That study is pretty controversial, it accounted for the energy of producing the battery pack, but not any savings due to recycling once complete, and uses some 5 year old battery production data. Their finding was 150-200 kilos of CO2 per KWh of battery, and Tesla's new factory is sitting at the 75-100 mark, with estimated 70% recycling efficiency.
Secondly, their Mileage -> CO2 math was way off, saying that an ICE vehicle could run for 8 years before it equaled the 17 tons of CO2 produced by making the Tesla's 100KWh battery pack. Considering 1 gallon of gas = 9 kilos CO2, that's ~1800 gallons of gas to offset the production of a Tesla battery in their estimate. I suppose that's 8 years if you only drive your car 5k miles/year.

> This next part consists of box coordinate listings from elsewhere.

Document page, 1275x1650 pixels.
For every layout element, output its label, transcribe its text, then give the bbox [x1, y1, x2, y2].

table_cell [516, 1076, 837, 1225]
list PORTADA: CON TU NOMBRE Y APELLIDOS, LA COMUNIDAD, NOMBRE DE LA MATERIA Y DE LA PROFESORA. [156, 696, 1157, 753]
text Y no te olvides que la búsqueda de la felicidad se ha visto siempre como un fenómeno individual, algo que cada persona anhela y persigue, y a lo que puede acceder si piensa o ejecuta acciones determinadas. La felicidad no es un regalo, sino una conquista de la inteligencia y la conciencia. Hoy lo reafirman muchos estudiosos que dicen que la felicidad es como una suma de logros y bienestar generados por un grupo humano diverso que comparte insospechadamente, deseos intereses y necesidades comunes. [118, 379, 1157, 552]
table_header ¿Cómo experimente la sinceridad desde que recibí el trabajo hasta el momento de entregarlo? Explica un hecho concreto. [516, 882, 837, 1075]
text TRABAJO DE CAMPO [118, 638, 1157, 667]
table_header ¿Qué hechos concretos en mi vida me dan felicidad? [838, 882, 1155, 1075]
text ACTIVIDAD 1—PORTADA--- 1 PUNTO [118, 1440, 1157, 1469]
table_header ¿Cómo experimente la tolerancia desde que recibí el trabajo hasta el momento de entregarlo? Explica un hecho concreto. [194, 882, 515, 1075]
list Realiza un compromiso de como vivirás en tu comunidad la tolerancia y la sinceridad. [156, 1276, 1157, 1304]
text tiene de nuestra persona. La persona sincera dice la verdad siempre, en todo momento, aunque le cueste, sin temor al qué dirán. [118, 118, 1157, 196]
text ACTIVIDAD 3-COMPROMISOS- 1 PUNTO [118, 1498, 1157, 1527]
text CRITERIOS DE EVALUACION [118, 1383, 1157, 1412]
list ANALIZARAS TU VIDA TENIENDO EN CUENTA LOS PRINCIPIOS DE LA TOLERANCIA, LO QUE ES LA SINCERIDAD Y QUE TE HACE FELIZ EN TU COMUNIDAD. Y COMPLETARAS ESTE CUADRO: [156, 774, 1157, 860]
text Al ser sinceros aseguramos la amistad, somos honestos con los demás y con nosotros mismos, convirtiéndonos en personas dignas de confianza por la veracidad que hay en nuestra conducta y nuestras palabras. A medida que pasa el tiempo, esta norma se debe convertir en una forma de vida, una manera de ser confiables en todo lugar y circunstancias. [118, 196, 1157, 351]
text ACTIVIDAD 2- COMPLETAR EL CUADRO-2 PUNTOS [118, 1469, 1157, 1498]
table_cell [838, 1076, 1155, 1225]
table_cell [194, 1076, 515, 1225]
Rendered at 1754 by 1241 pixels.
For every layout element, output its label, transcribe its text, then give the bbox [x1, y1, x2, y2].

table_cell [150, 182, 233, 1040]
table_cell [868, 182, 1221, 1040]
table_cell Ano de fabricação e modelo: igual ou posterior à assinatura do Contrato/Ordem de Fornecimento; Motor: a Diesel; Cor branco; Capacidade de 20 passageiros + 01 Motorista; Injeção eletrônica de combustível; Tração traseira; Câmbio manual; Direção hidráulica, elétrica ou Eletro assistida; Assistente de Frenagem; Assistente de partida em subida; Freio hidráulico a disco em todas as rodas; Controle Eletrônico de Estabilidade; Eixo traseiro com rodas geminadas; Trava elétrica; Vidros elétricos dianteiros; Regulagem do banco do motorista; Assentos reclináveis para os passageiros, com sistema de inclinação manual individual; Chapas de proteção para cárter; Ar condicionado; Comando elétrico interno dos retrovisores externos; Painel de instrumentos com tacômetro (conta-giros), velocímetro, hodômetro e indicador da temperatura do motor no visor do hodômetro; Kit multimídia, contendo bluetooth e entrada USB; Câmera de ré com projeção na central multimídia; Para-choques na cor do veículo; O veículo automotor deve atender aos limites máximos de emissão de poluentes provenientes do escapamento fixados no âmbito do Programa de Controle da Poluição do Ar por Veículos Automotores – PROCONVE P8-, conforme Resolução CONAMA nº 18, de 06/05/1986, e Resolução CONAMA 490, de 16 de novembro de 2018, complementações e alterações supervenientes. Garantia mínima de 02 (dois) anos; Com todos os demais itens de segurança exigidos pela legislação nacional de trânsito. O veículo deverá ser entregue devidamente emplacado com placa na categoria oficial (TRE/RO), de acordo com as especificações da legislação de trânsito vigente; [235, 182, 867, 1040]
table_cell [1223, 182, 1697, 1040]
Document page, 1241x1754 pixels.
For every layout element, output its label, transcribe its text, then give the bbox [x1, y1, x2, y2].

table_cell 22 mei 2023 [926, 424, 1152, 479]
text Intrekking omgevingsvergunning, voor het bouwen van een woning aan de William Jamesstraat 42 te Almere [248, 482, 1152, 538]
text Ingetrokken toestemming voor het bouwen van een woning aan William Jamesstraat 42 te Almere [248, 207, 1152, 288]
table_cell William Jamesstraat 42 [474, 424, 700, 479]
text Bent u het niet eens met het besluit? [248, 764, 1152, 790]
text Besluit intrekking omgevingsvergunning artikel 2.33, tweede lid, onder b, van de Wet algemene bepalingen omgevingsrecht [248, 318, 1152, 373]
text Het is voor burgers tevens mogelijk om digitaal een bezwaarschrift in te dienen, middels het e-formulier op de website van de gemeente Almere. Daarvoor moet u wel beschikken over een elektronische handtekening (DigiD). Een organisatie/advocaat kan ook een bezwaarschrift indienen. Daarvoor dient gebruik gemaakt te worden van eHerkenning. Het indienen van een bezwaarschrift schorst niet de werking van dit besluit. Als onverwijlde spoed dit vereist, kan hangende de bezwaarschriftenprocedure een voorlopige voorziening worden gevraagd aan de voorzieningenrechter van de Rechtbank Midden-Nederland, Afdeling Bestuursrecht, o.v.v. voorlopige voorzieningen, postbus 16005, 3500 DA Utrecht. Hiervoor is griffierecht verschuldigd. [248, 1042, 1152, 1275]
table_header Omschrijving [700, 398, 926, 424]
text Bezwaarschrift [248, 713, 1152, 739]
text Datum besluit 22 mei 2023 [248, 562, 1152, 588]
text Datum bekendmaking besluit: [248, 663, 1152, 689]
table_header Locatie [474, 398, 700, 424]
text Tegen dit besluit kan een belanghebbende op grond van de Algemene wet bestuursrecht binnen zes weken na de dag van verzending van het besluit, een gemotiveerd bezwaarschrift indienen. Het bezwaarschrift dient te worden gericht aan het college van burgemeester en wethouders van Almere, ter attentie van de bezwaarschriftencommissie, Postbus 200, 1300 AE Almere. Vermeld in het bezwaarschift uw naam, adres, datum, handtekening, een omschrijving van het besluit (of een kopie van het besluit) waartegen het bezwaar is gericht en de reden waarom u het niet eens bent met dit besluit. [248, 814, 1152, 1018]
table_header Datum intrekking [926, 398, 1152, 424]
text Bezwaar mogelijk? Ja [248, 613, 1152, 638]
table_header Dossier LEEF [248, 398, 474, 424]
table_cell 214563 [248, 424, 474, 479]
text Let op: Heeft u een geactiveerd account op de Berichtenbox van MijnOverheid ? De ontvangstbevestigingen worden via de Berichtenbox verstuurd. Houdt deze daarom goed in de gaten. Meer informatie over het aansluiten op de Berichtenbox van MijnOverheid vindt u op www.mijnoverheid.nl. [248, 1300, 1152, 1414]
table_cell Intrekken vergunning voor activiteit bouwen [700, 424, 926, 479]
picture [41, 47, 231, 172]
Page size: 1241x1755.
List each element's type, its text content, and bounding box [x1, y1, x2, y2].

Unfortunately though, the correct math is hard to figure out. Best estimate is that a brand new 100KWh battery pack is equivalent to burning 900 gallons of gasoline, and a recycled one is equivalent to burning 300. Depending on your driving habits and the car you drive, that can be 12k miles in 6 months, or 30k miles in 4 years. Of course, then you need to offset the CO2 production of whatever you're using for electricity, but that can range from 0 to a whole lot, so each individual would need to figure that out on their own.
That being said, battery production vs fuel consumption is only a small part of the equation. Producing a brand new car is still extremely dirty and wasteful, so scrapping a perfectly functional car to upgrade to a shiny new EV isn't helping anything. Lol.